Litteratura

Página inicial > Obras e crítica literárias > Gilvan Fogel – milagre (Guimarães Rosa)

Gilvan Fogel – milagre (Guimarães Rosa)

sábado 5 de julho de 2025

Ver algo, algo nele mesmo, uma coisa nela mesma, é ver este algo ou esta coisa desde ele mesmo ou desde ela mesma. E, para tanto, é preciso trans-por-se subitamente para a dimensão própria deste algo ou desta coisa. “Dimensão” é outro nome para dizer afeto — ou interesse, ou “sentimento”, como prefere e insiste Caeiro. Portanto, “apreciar a (tua) presença só com os olhos” quer dizer: pôr-se, trans-por-se para a própria coisa e, assim e por isso, vê-la. Vê-la e tê-la só aí. Isto é: apreciar, gozar, desfrutar só de sua presença. Ser todo só a força (apreciação) da presença (afeto) que ela é, que ela precisa ser. O olhar, o ver é o iluminar-se, o fazer-se visível do próprio afeto.

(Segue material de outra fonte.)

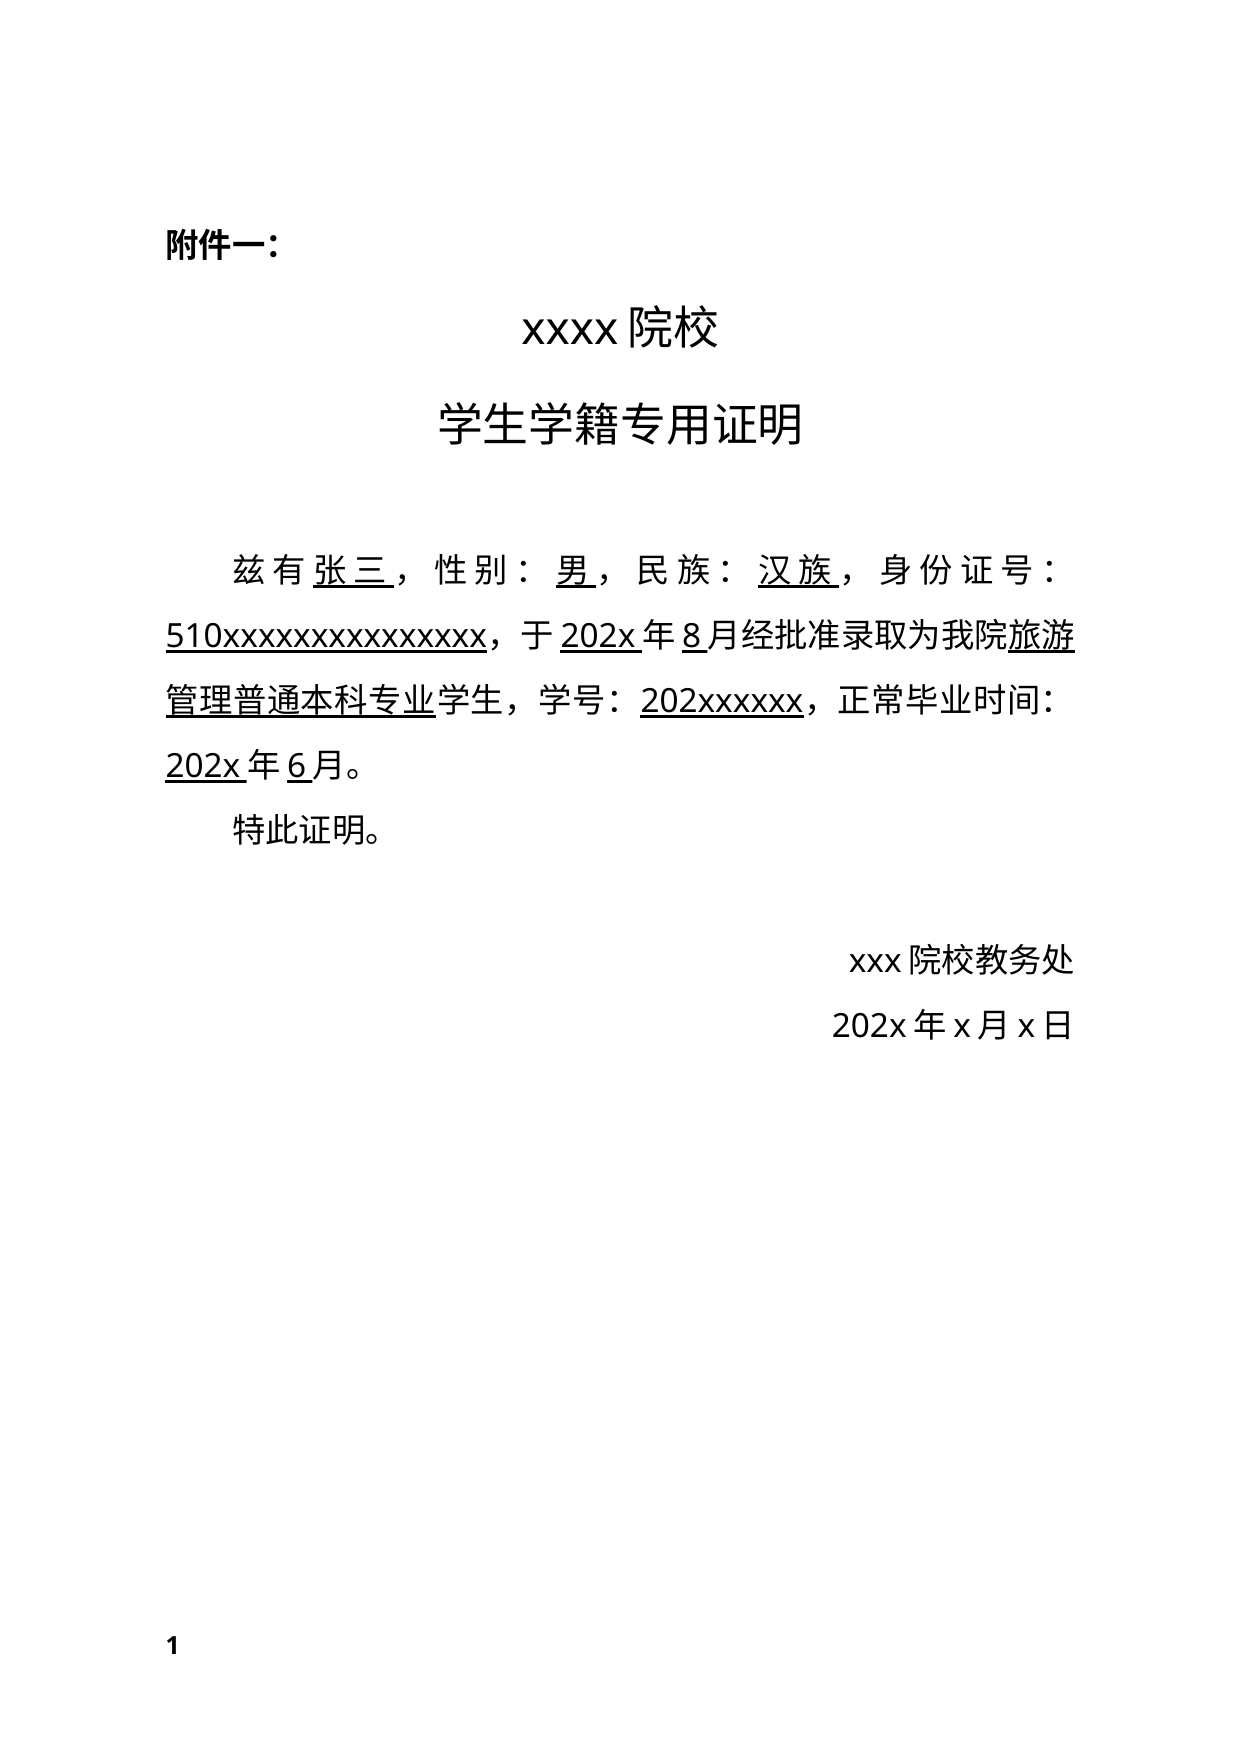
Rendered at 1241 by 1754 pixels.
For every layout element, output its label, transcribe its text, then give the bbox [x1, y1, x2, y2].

Tal transposição se faz subitamente, isto é, i-mediatamente ou num salto. Salto é milagre. E milagre é o que se dá sem razão nenhuma para que se dê. É pura gratuidade — desde nada, para nada. Irrupção súbita — doação. Toda coisa, cada coisa, é sempre um milagre — um salto. Por isso, “até quando nada acontece, há um milagre que não estamos vendo”! [1]

FOGEL, Gilvan. O desaprendizado do símbolo: ou da experiência da linguagem. Rio de Janeiro: Mauad X, 2017.


[1Cf. Guimarães Rosa. O espelho. In: Primeiras Estórias.